* _About this task_
In the records below, find every line with the word "medium" and copy it.

(Stored data)

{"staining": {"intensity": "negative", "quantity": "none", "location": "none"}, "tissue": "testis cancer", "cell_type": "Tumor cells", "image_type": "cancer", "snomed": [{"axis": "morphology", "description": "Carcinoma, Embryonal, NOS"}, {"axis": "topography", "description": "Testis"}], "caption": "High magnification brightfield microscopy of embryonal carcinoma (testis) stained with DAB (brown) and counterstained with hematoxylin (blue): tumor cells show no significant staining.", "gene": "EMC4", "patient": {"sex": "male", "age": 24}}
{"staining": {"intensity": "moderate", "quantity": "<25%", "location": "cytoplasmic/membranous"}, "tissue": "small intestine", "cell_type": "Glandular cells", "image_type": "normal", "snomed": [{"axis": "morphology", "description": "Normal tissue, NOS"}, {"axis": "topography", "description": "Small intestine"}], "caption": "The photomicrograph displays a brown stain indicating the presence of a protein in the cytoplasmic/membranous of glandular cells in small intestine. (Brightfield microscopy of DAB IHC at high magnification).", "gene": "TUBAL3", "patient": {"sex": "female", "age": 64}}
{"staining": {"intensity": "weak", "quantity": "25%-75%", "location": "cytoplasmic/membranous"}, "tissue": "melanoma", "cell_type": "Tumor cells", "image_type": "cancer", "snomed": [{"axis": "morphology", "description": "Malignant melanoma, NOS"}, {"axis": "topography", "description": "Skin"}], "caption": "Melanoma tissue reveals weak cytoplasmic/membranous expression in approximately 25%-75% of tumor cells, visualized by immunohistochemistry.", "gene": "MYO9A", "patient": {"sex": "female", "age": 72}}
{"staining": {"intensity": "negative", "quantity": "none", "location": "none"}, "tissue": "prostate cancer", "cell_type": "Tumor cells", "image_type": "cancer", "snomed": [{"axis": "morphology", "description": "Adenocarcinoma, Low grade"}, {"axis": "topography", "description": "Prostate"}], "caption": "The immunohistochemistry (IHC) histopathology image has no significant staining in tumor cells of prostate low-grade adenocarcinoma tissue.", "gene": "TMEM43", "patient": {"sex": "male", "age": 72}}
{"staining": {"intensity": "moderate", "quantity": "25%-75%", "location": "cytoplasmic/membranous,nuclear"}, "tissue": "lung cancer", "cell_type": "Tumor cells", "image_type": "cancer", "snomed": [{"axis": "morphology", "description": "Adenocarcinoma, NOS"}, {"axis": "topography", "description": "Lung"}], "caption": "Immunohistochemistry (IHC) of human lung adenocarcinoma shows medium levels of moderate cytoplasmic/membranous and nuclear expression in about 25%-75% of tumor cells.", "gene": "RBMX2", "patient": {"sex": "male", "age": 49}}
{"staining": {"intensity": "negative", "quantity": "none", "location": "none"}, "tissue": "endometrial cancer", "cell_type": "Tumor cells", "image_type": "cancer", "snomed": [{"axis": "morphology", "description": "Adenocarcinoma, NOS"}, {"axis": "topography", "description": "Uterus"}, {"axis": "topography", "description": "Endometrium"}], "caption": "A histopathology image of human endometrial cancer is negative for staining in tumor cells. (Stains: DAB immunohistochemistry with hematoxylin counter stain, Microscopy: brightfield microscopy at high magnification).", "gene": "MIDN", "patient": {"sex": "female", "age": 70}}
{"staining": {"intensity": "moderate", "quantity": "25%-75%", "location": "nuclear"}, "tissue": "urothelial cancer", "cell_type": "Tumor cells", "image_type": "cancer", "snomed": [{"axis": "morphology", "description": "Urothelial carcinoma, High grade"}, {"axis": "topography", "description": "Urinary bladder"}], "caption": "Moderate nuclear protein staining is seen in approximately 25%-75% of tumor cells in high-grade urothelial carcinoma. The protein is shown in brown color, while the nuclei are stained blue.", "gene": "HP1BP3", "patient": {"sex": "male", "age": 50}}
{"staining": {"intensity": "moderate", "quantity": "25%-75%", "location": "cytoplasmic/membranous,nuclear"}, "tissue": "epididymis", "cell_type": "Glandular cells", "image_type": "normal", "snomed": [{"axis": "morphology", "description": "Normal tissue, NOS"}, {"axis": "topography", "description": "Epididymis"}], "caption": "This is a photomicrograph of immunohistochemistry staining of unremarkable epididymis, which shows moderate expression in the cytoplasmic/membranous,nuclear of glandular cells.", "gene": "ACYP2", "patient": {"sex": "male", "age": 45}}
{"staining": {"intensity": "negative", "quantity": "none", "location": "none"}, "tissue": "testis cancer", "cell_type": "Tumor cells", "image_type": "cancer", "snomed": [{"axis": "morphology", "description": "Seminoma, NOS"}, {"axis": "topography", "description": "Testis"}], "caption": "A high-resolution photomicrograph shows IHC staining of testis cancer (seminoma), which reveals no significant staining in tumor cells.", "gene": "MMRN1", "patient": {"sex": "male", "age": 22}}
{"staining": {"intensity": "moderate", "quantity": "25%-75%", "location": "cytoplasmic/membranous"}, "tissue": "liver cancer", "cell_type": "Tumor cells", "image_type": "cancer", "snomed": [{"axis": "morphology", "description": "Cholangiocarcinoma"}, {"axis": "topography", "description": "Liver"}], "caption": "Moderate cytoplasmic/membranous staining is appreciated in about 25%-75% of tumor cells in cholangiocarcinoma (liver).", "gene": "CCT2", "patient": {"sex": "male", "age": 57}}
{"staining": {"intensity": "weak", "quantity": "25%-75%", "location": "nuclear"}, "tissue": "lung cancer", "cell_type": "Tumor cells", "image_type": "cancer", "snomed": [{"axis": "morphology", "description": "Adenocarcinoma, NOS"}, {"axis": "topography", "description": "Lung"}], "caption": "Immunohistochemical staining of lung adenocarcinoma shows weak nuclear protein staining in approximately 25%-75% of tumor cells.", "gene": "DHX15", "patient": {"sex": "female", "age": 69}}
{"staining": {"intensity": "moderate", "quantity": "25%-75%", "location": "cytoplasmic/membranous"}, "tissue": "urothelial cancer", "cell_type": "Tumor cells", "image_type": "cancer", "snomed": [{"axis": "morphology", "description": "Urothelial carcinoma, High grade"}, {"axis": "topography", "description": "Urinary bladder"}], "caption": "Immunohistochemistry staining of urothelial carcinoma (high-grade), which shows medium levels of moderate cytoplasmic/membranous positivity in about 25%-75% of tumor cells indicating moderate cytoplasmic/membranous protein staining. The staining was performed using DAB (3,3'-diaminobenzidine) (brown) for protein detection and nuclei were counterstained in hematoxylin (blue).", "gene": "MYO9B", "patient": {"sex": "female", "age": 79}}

* _Result of the task_
{"staining": {"intensity": "moderate", "quantity": "25%-75%", "location": "cytoplasmic/membranous,nuclear"}, "tissue": "lung cancer", "cell_type": "Tumor cells", "image_type": "cancer", "snomed": [{"axis": "morphology", "description": "Adenocarcinoma, NOS"}, {"axis": "topography", "description": "Lung"}], "caption": "Immunohistochemistry (IHC) of human lung adenocarcinoma shows medium levels of moderate cytoplasmic/membranous and nuclear expression in about 25%-75% of tumor cells.", "gene": "RBMX2", "patient": {"sex": "male", "age": 49}}
{"staining": {"intensity": "moderate", "quantity": "25%-75%", "location": "cytoplasmic/membranous"}, "tissue": "urothelial cancer", "cell_type": "Tumor cells", "image_type": "cancer", "snomed": [{"axis": "morphology", "description": "Urothelial carcinoma, High grade"}, {"axis": "topography", "description": "Urinary bladder"}], "caption": "Immunohistochemistry staining of urothelial carcinoma (high-grade), which shows medium levels of moderate cytoplasmic/membranous positivity in about 25%-75% of tumor cells indicating moderate cytoplasmic/membranous protein staining. The staining was performed using DAB (3,3'-diaminobenzidine) (brown) for protein detection and nuclei were counterstained in hematoxylin (blue).", "gene": "MYO9B", "patient": {"sex": "female", "age": 79}}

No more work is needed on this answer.